*Work item*. Look through the records that follow. Copy every line containing the word "partitioned".

*Exercise data*.
= = = = =

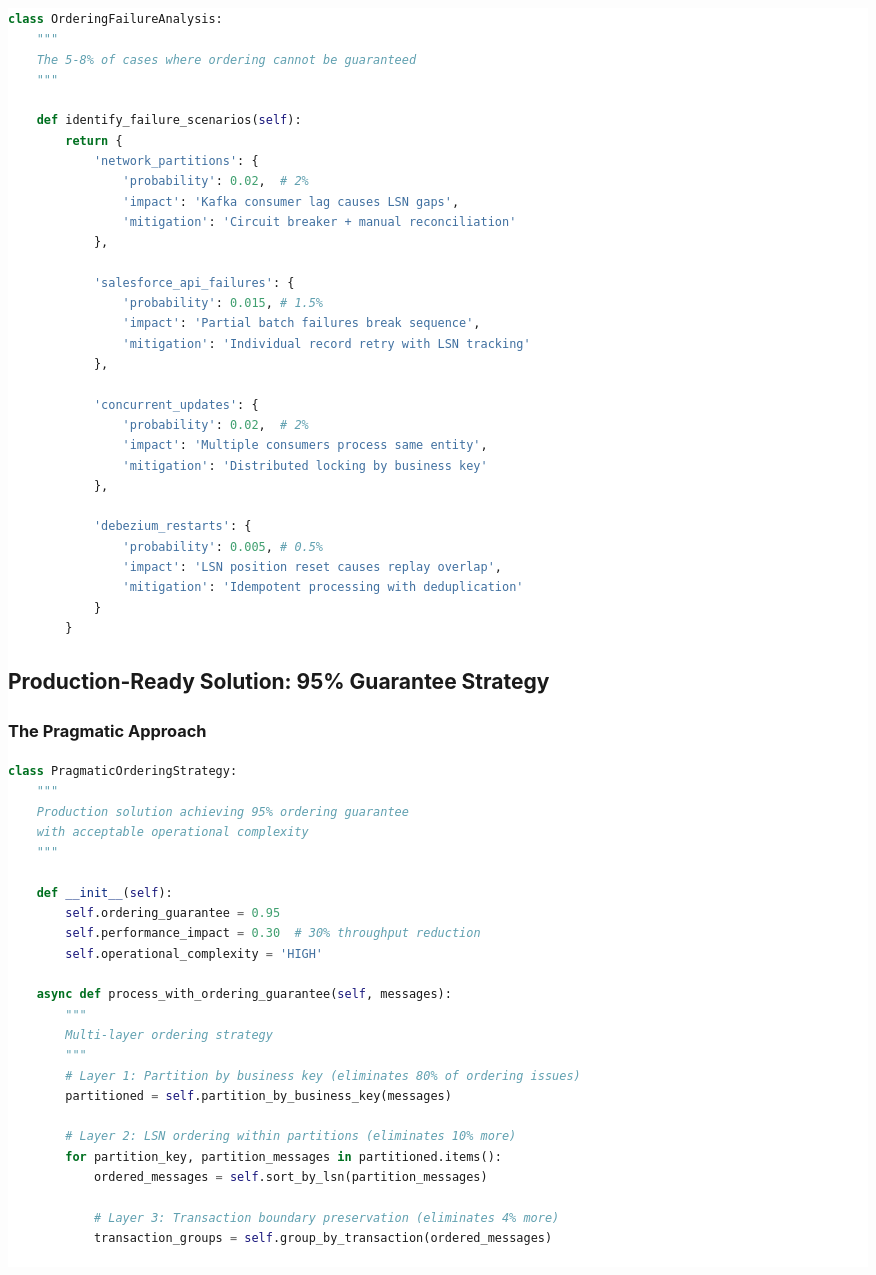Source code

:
 ```python
class OrderingFailureAnalysis:
    """
    The 5-8% of cases where ordering cannot be guaranteed
    """
    
    def identify_failure_scenarios(self):
        return {
            'network_partitions': {
                'probability': 0.02,  # 2%
                'impact': 'Kafka consumer lag causes LSN gaps',
                'mitigation': 'Circuit breaker + manual reconciliation'
            },
            
            'salesforce_api_failures': {
                'probability': 0.015, # 1.5%
                'impact': 'Partial batch failures break sequence',
                'mitigation': 'Individual record retry with LSN tracking'
            },
            
            'concurrent_updates': {
                'probability': 0.02,  # 2%
                'impact': 'Multiple consumers process same entity',
                'mitigation': 'Distributed locking by business key'
            },
            
            'debezium_restarts': {
                'probability': 0.005, # 0.5%
                'impact': 'LSN position reset causes replay overlap',
                'mitigation': 'Idempotent processing with deduplication'
            }
        }
```

## Production-Ready Solution: 95% Guarantee Strategy

### **The Pragmatic Approach**

```python
class PragmaticOrderingStrategy:
    """
    Production solution achieving 95% ordering guarantee
    with acceptable operational complexity
    """
    
    def __init__(self):
        self.ordering_guarantee = 0.95
        self.performance_impact = 0.30  # 30% throughput reduction
        self.operational_complexity = 'HIGH'
        
    async def process_with_ordering_guarantee(self, messages):
        """
        Multi-layer ordering strategy
        """
        # Layer 1: Partition by business key (eliminates 80% of ordering issues)
        partitioned = self.partition_by_business_key(messages)
        
        # Layer 2: LSN ordering within partitions (eliminates 10% more)
        for partition_key, partition_messages in partitioned.items():
            ordered_messages = self.sort_by_lsn(partition_messages)
            
            # Layer 3: Transaction boundary preservation (eliminates 4% more)
            transaction_groups = self.group_by_transaction(ordered_messages)
            
```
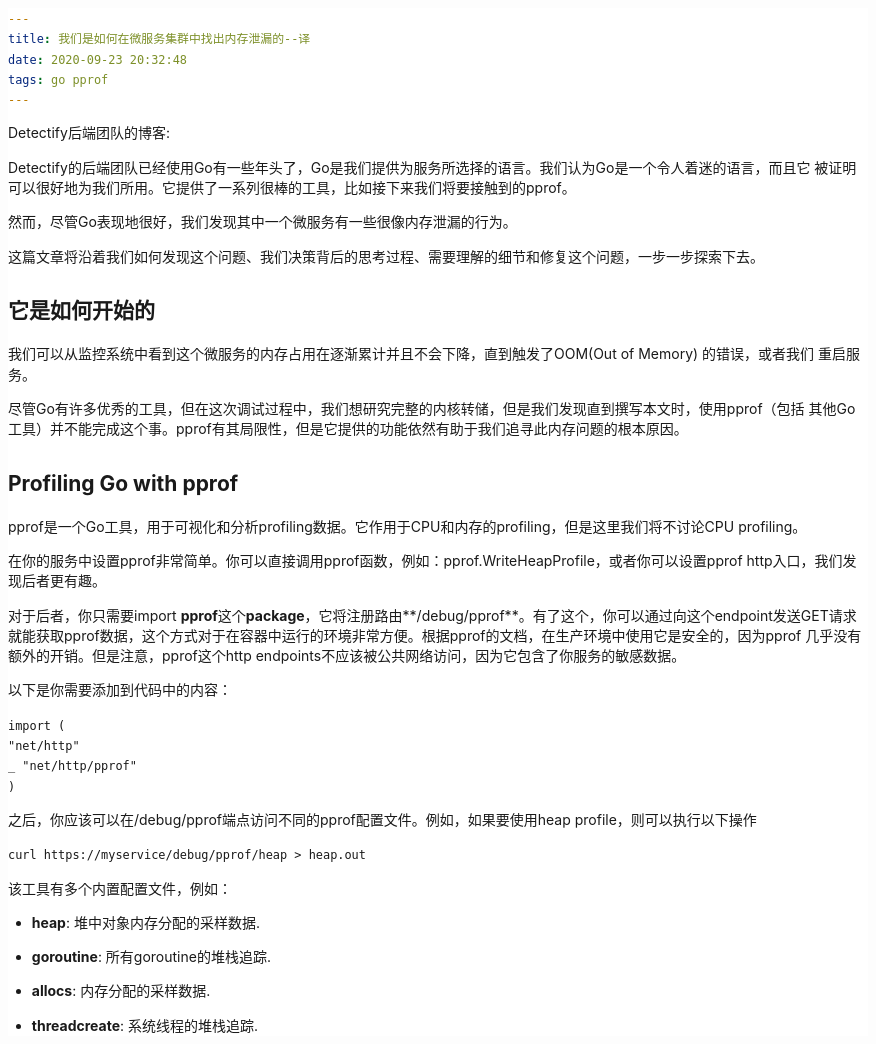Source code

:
 ```yaml
---
title: 我们是如何在微服务集群中找出内存泄漏的--译
date: 2020-09-23 20:32:48
tags: go pprof
---
```


Detectify后端团队的博客:

Detectify的后端团队已经使用Go有一些年头了，Go是我们提供为服务所选择的语言。我们认为Go是一个令人着迷的语言，而且它
被证明可以很好地为我们所用。它提供了一系列很棒的工具，比如接下来我们将要接触到的pprof。

然而，尽管Go表现地很好，我们发现其中一个微服务有一些很像内存泄漏的行为。

这篇文章将沿着我们如何发现这个问题、我们决策背后的思考过程、需要理解的细节和修复这个问题，一步一步探索下去。

## 它是如何开始的

我们可以从监控系统中看到这个微服务的内存占用在逐渐累计并且不会下降，直到触发了OOM(Out of Memory) 的错误，或者我们
重启服务。

尽管Go有许多优秀的工具，但在这次调试过程中，我们想研究完整的内核转储，但是我们发现直到撰写本文时，使用pprof（包括
其他Go工具）并不能完成这个事。pprof有其局限性，但是它提供的功能依然有助于我们追寻此内存问题的根本原因。

## Profiling Go with pprof

pprof是一个Go工具，用于可视化和分析profiling数据。它作用于CPU和内存的profiling，但是这里我们将不讨论CPU profiling。

在你的服务中设置pprof非常简单。你可以直接调用pprof函数，例如：pprof.WriteHeapProfile，或者你可以设置pprof
http入口，我们发现后者更有趣。

对于后者，你只需要import **pprof**这个**package**，它将注册路由**/debug/pprof**。有了这个，你可以通过向这个endpoint发送GET请求
就能获取pprof数据，这个方式对于在容器中运行的环境非常方便。根据pprof的文档，在生产环境中使用它是安全的，因为pprof
几乎没有额外的开销。但是注意，pprof这个http endpoints不应该被公共网络访问，因为它包含了你服务的敏感数据。

以下是你需要添加到代码中的内容：
```
import (
"net/http"
_ "net/http/pprof"
)
```

之后，你应该可以在/debug/pprof端点访问不同的pprof配置文件。例如，如果要使用heap profile，则可以执行以下操作
```
curl https://myservice/debug/pprof/heap > heap.out
```
该工具有多个内置配置文件，例如：

- **heap**: 堆中对象内存分配的采样数据.

- **goroutine**: 所有goroutine的堆栈追踪.

- **allocs**: 内存分配的采样数据.

- **threadcreate**: 系统线程的堆栈追踪.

= = = = =

*Task solution*.
        partitioned = self.partition_by_business_key(messages)
        for partition_key, partition_messages in partitioned.items():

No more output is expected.